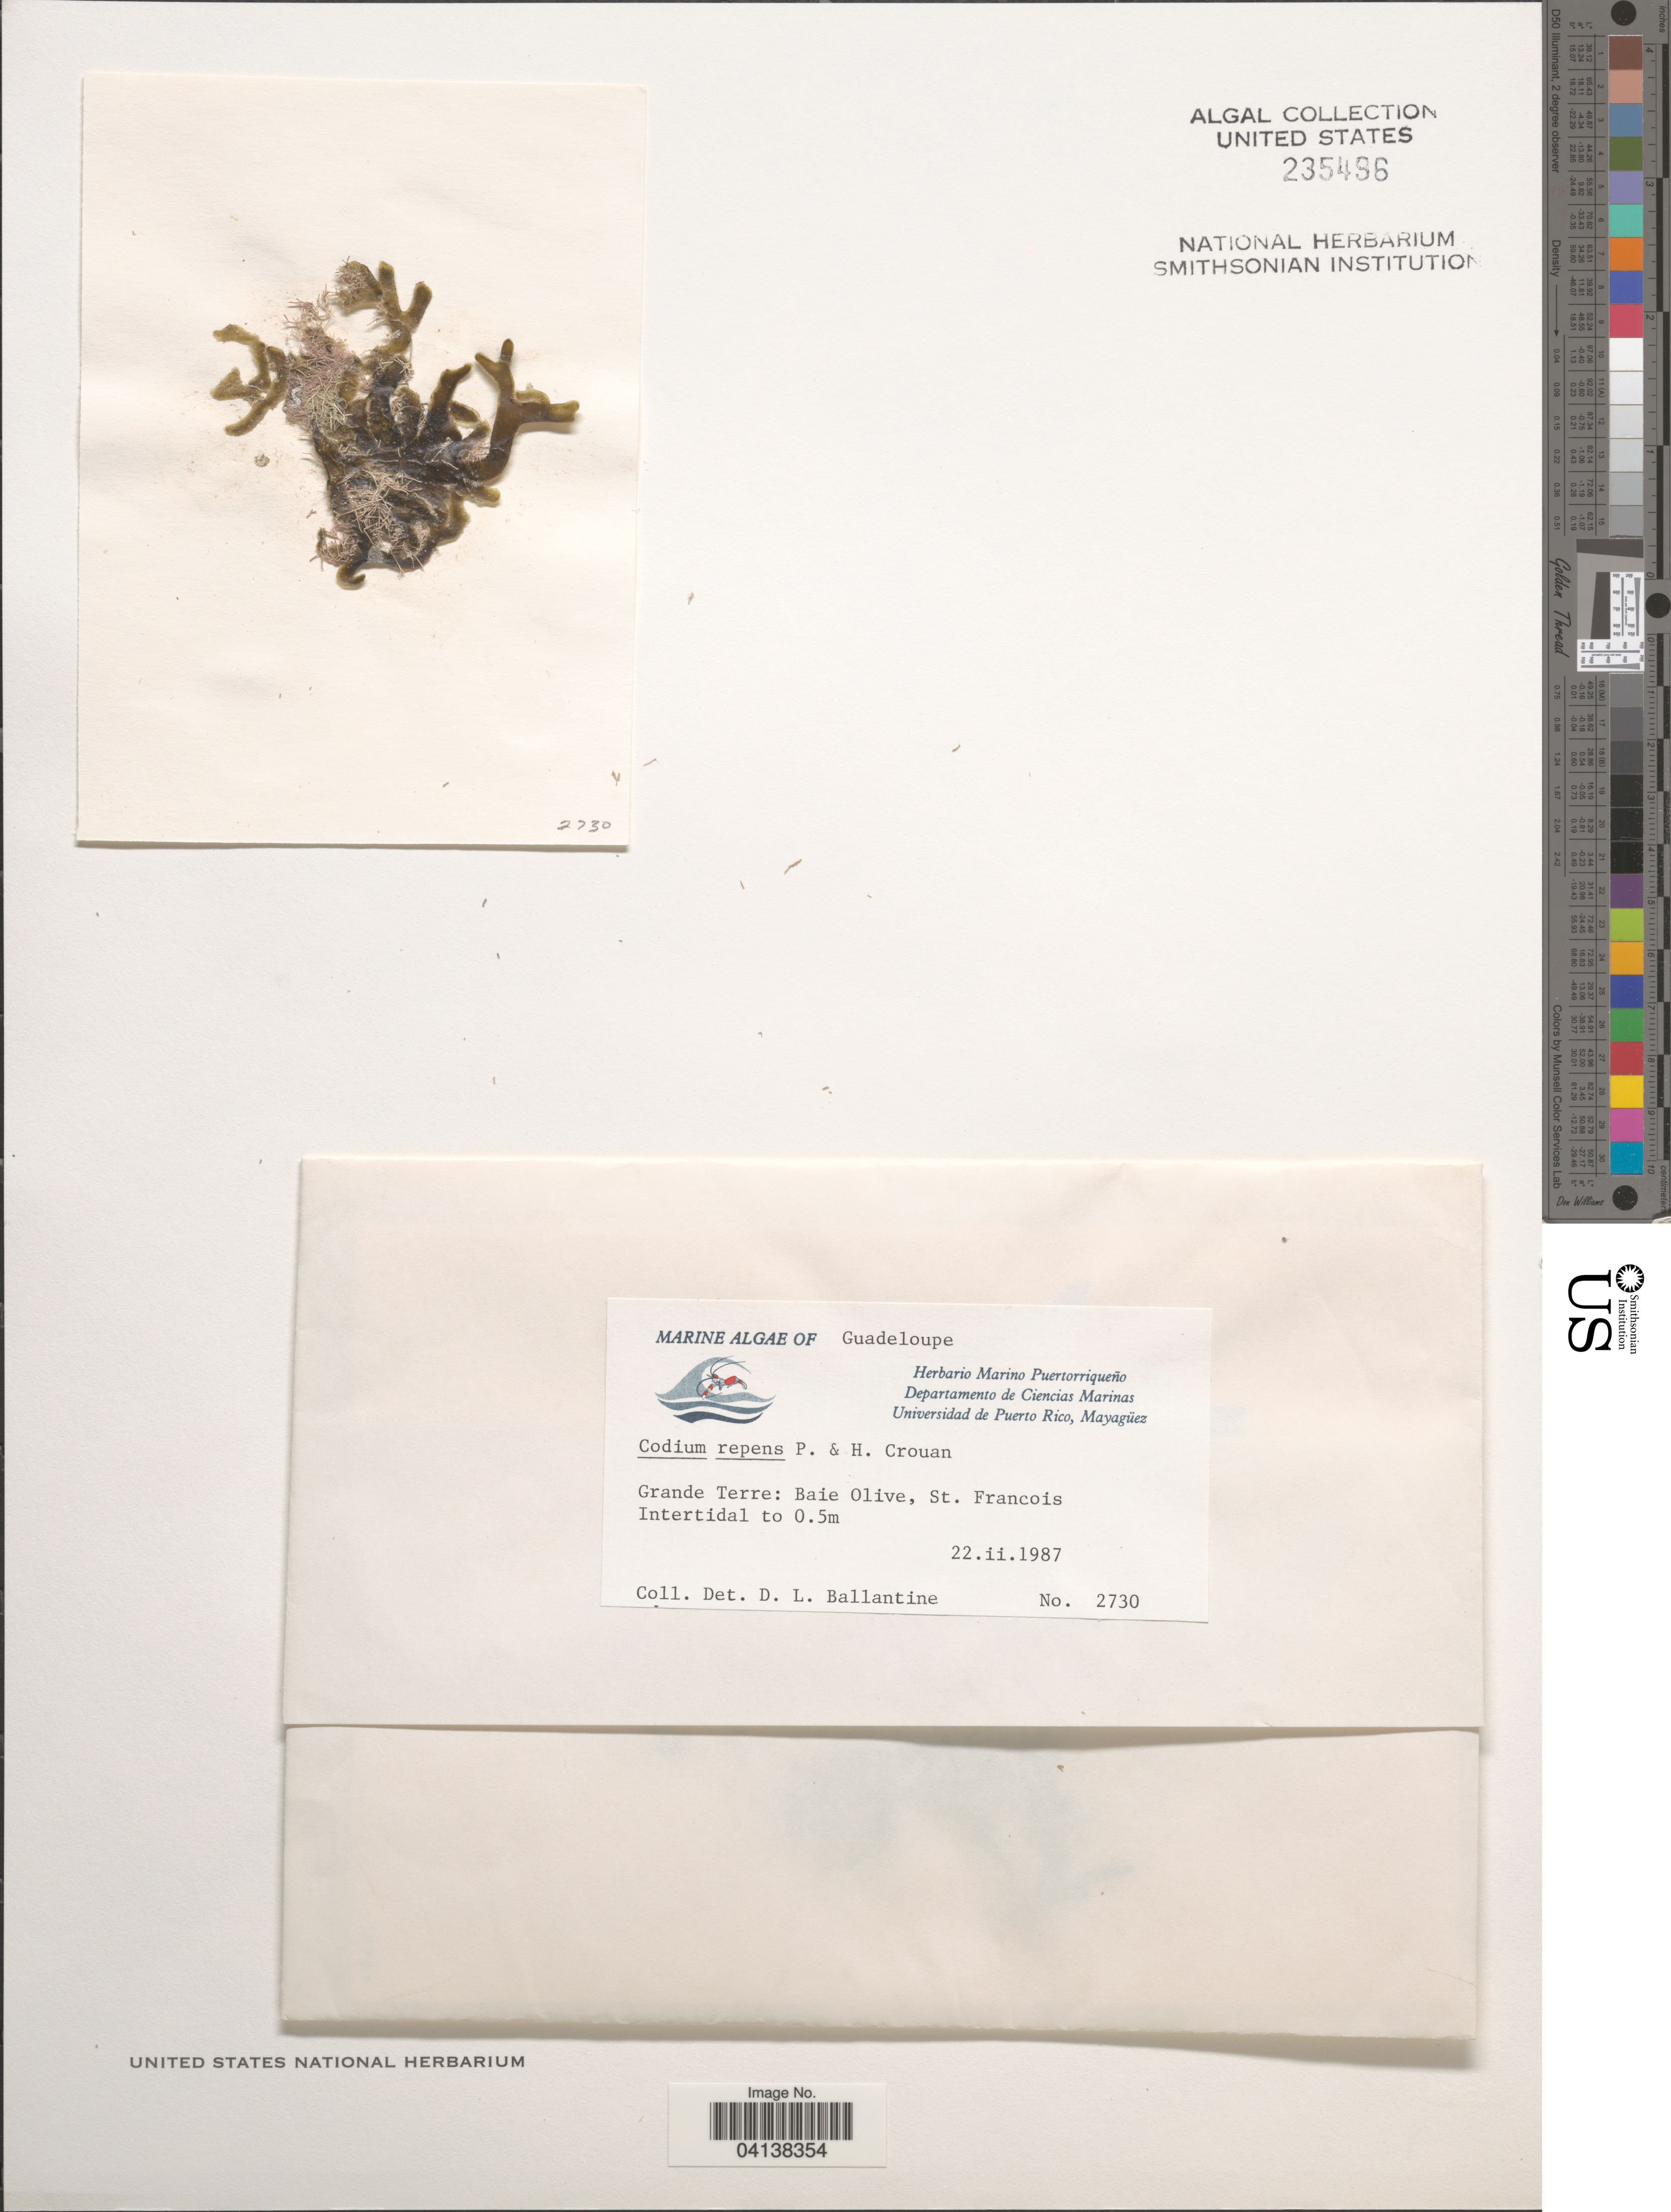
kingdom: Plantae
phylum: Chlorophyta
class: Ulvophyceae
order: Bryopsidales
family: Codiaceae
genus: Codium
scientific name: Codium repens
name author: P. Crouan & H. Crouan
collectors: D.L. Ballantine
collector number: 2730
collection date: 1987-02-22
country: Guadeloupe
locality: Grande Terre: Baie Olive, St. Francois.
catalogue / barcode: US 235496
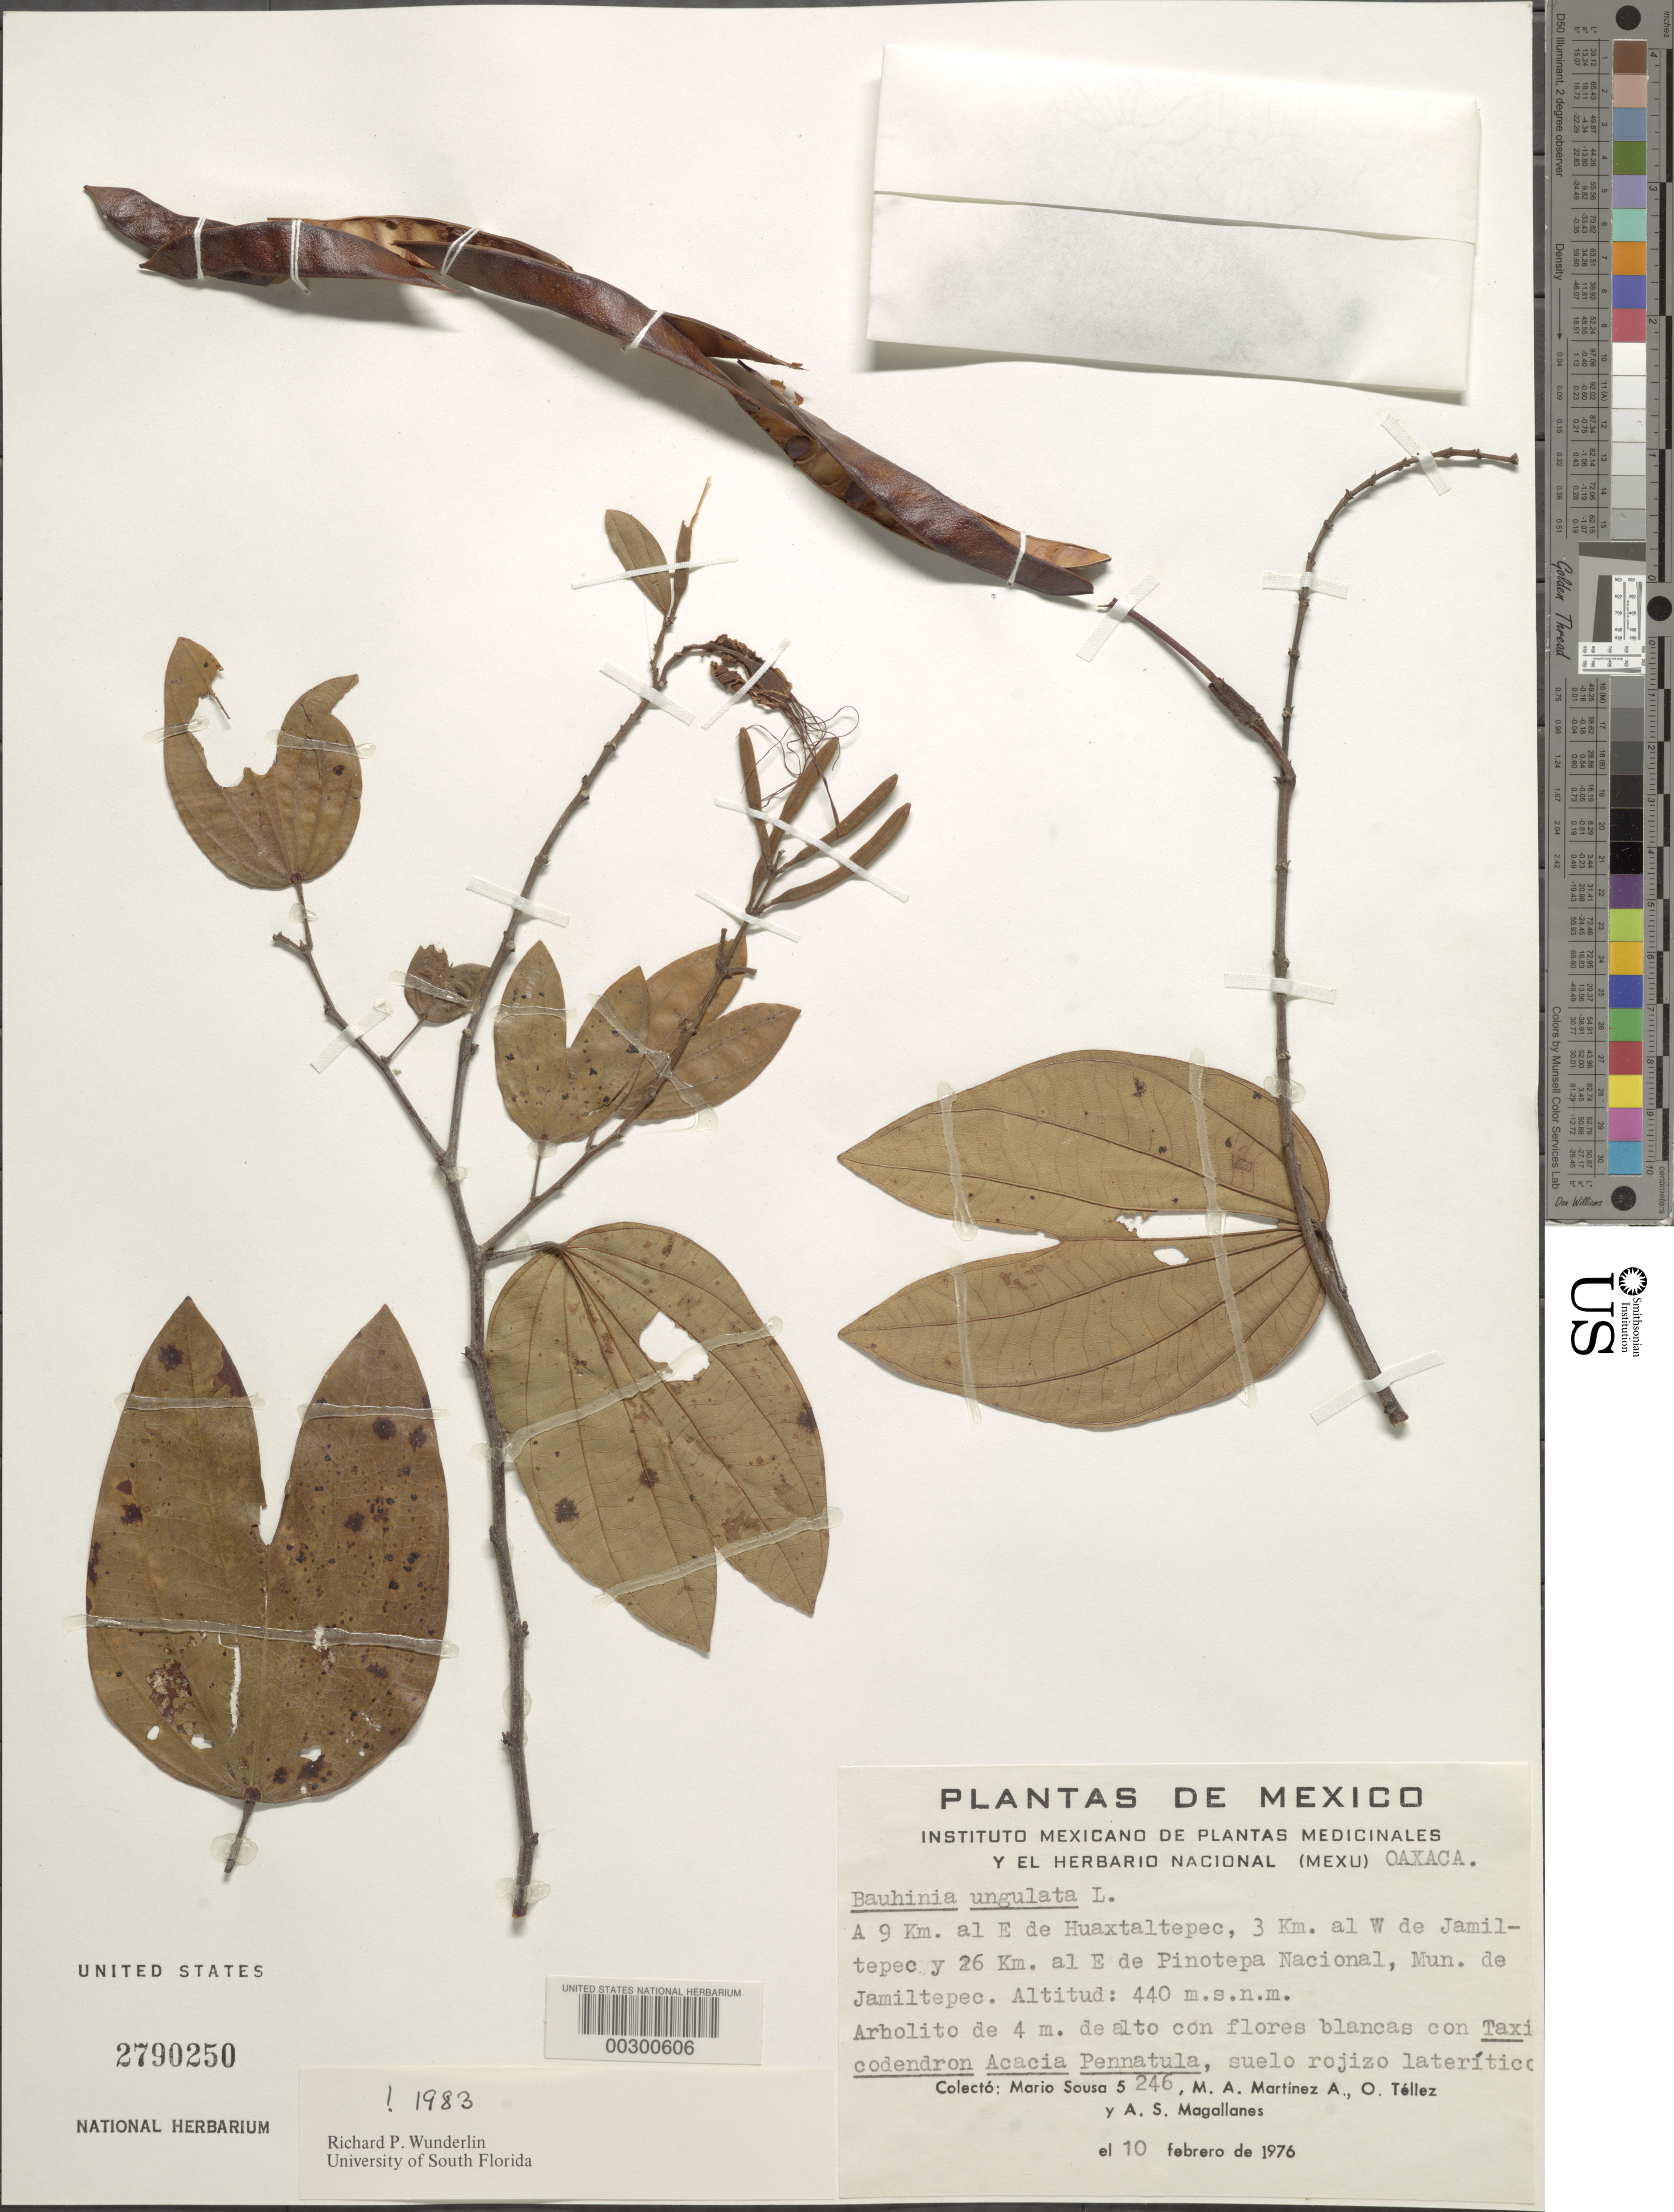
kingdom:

*YOUR TASK*: Rewrite the data above with "locality" swapped for "site" in every record, keeping everything else the same. Omit the pictures.

*REPLY*:
kingdom: Plantae
phylum: Chlorophyta
class: Ulvophyceae
order: Bryopsidales
family: Codiaceae
genus: Codium
scientific name: Codium repens
name author: P. Crouan & H. Crouan
collectors: D.L. Ballantine
collector number: 2730
collection date: 1987-02-22
country: Guadeloupe
site: Grande Terre: Baie Olive, St. Francois.
catalogue / barcode: US 235496
kingdom:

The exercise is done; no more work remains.